Sweepstake/Lottery frauds see you receiving an email from someone who says you have won a lottery or sweepstake with a huge prize, but for complicated reasons, they need you to pay a registration fee, money-handling fee, transfer fee, or some other kind of invented cost. You won’t get the winnings and you will struggle to get that ‘fee’ back too.
Catfishing/online dating fraud is where someone pretends to be someone they are not -- a charming and sexy suitor -- who flatters you at first, but soon has lots of problems that need money to fix. Exploiting loneliness and a desire for love, catfishing is booming during isolation.
Location based scams are common.
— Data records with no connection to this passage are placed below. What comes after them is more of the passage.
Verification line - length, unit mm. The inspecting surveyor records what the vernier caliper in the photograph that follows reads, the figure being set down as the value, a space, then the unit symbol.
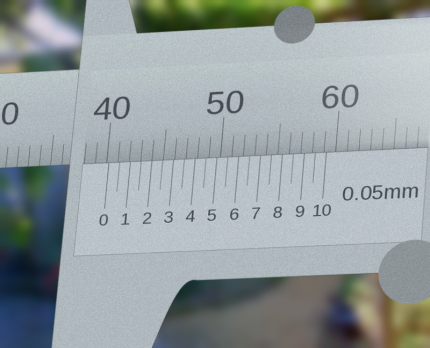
40.2 mm
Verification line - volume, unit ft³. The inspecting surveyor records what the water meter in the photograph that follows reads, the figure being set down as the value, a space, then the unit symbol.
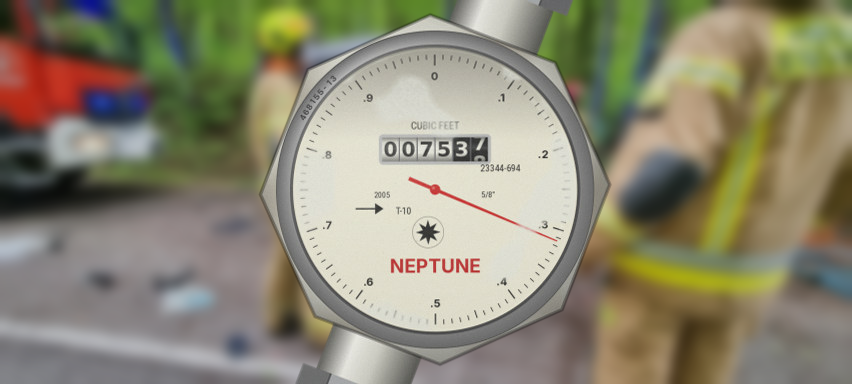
7537.31 ft³
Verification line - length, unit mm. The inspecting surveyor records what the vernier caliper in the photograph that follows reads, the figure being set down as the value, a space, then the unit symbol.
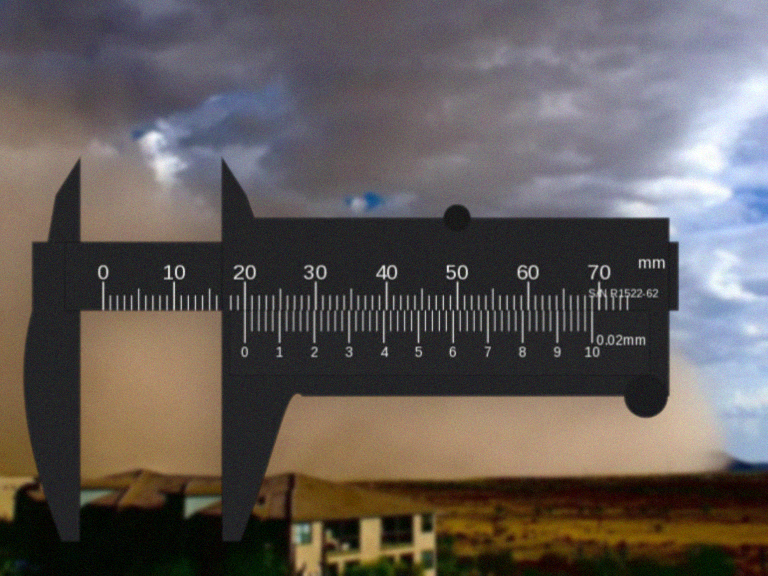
20.0 mm
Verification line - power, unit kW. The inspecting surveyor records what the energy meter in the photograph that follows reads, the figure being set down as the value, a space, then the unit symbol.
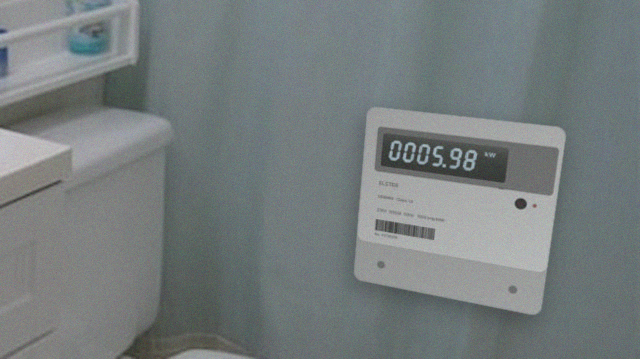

You'll receive an email or other kind of message from someone asking you to help them get a large sum of money to/from a particular country. The fraudster promises you a cut but expects you to send ‘an advanced fee’ before they can start the process. And, you guessed it, the ‘advanced fee’ is gone and the money never arrives.
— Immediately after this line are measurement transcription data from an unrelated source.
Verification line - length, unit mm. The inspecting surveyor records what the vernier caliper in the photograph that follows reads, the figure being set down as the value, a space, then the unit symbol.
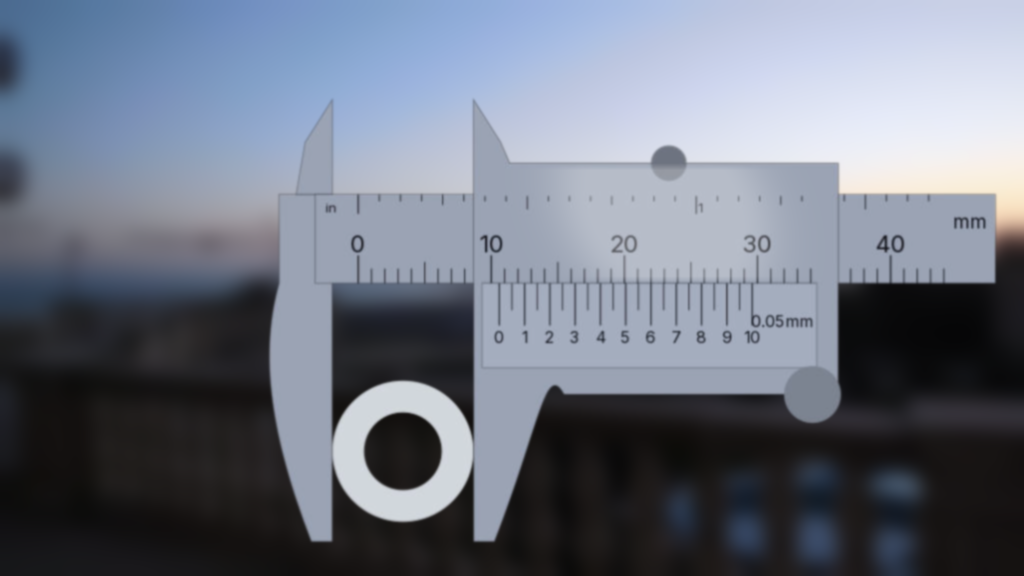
10.6 mm
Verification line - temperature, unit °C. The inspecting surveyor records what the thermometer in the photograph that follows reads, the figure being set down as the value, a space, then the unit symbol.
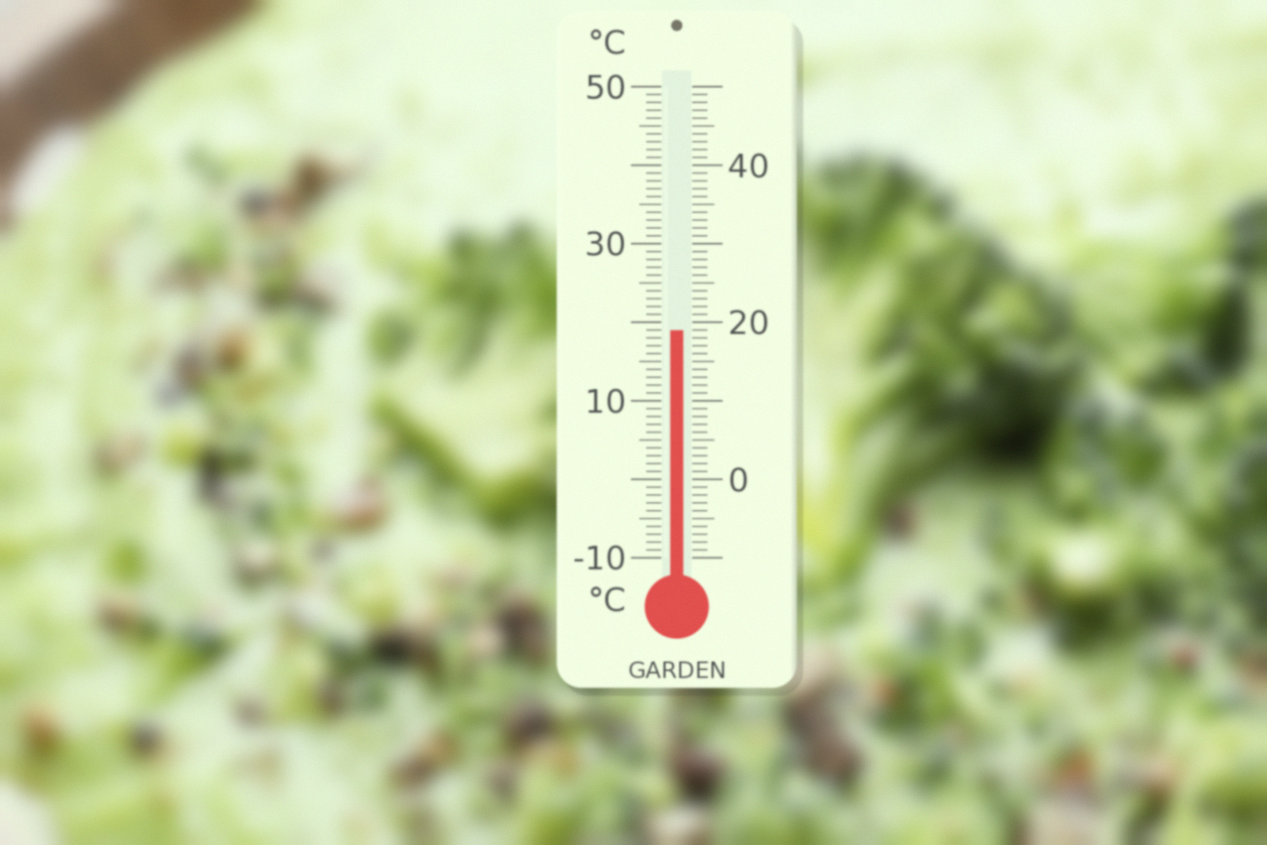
19 °C
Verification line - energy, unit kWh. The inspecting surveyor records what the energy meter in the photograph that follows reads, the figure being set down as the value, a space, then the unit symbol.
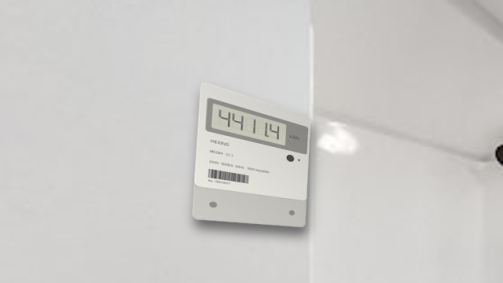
4411.4 kWh
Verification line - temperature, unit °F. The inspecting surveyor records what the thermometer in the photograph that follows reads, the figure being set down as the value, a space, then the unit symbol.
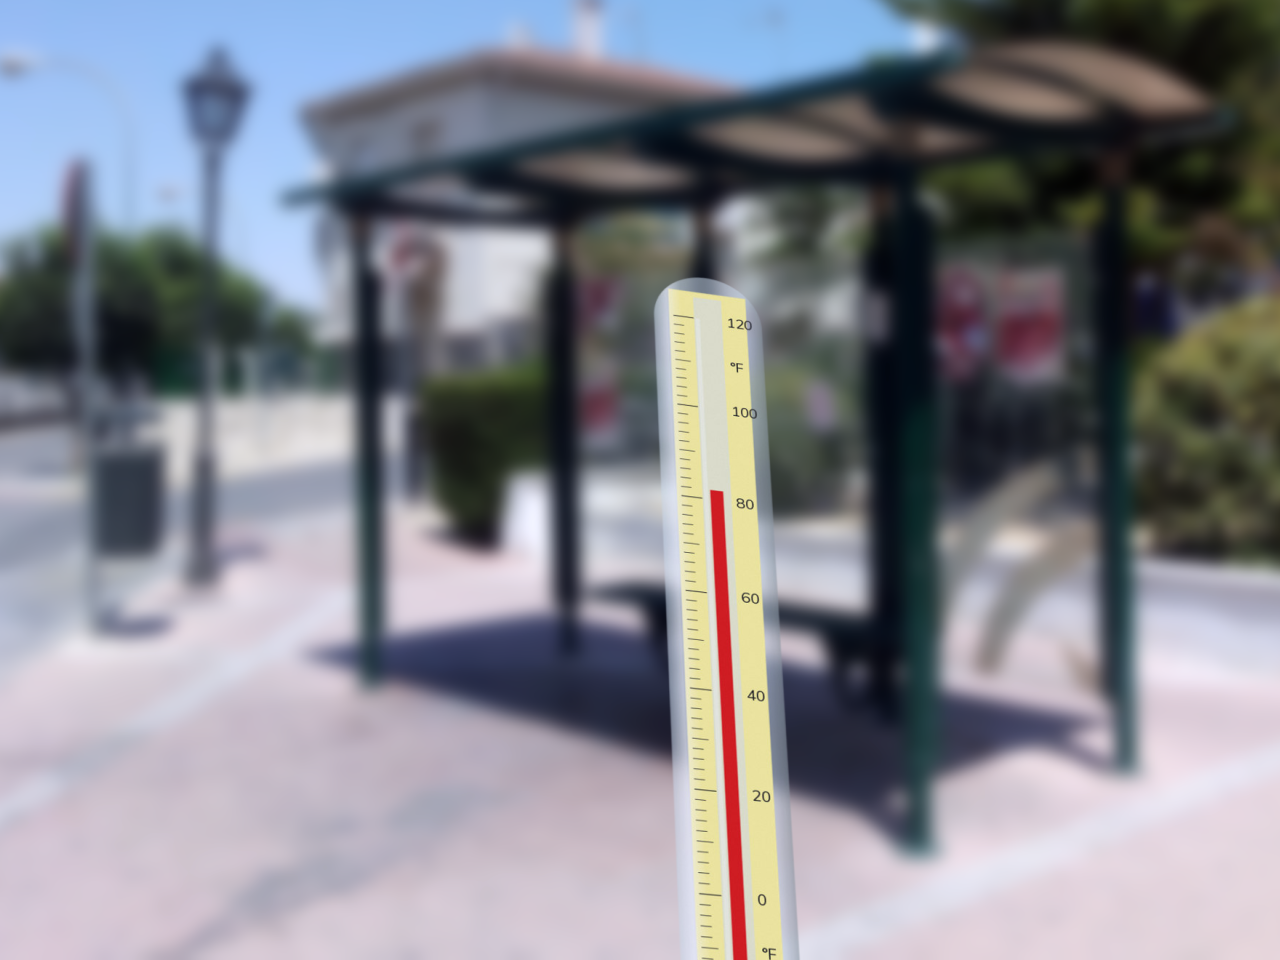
82 °F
Six ways to protect yourself from online fraud
So, what can you do to protect yourself? Here are some easy things you can do right now:
1. Be aware of what the common scams are
Brilliant news! You just did this by reading the start of this article. Also, keep vigilant when you’re reading newspapers or watching the news. New frauds and scams are often reported and keeping yourself informed will help you to avoid becoming a victim.
2. Your personal information should be… personal and confidential
Don’t give out your personal information on the phone, via email, or in any form of internet chat. You should initiate contact with banks or other finance companies you deal with. Don’t keep your credit card details in unencrypted email accounts, and don’t write passwords in plain text in a file on your computer or phone. Consider using a password manager. There are lots of options to choose from and they’re easy to set up.
3. Change passwords and PINs twice a year
Simply that. Change your passwords and PINs at least twice a year. And sign up for Have I Been Pwned, a free service that alerts you if any of your online accounts could have been compromised.
4. Get your credit report
Checking your bank statements each month is wise, but go further and order your credit reports. They’ll help to highlight if anyone has been using your identity to spend money in ways that don’t show up on your regular statements.
5. Shred old documents
Once you have no use for a document with your personal details on it anymore -- shred it. If you’re self-employed, remember that you need to retain information about your income for at least 5 years after each tax return.
6. Keep an eye out for odd transactions
Set up all the optional security measures on business bank accounts and personal current account. Two-factor authentication and text message alerts about unusual transactions can be massively useful in protecting yourself from fraud.
While fraud is common, you can protect yourself effectively. Don’t be worried, be vigilant.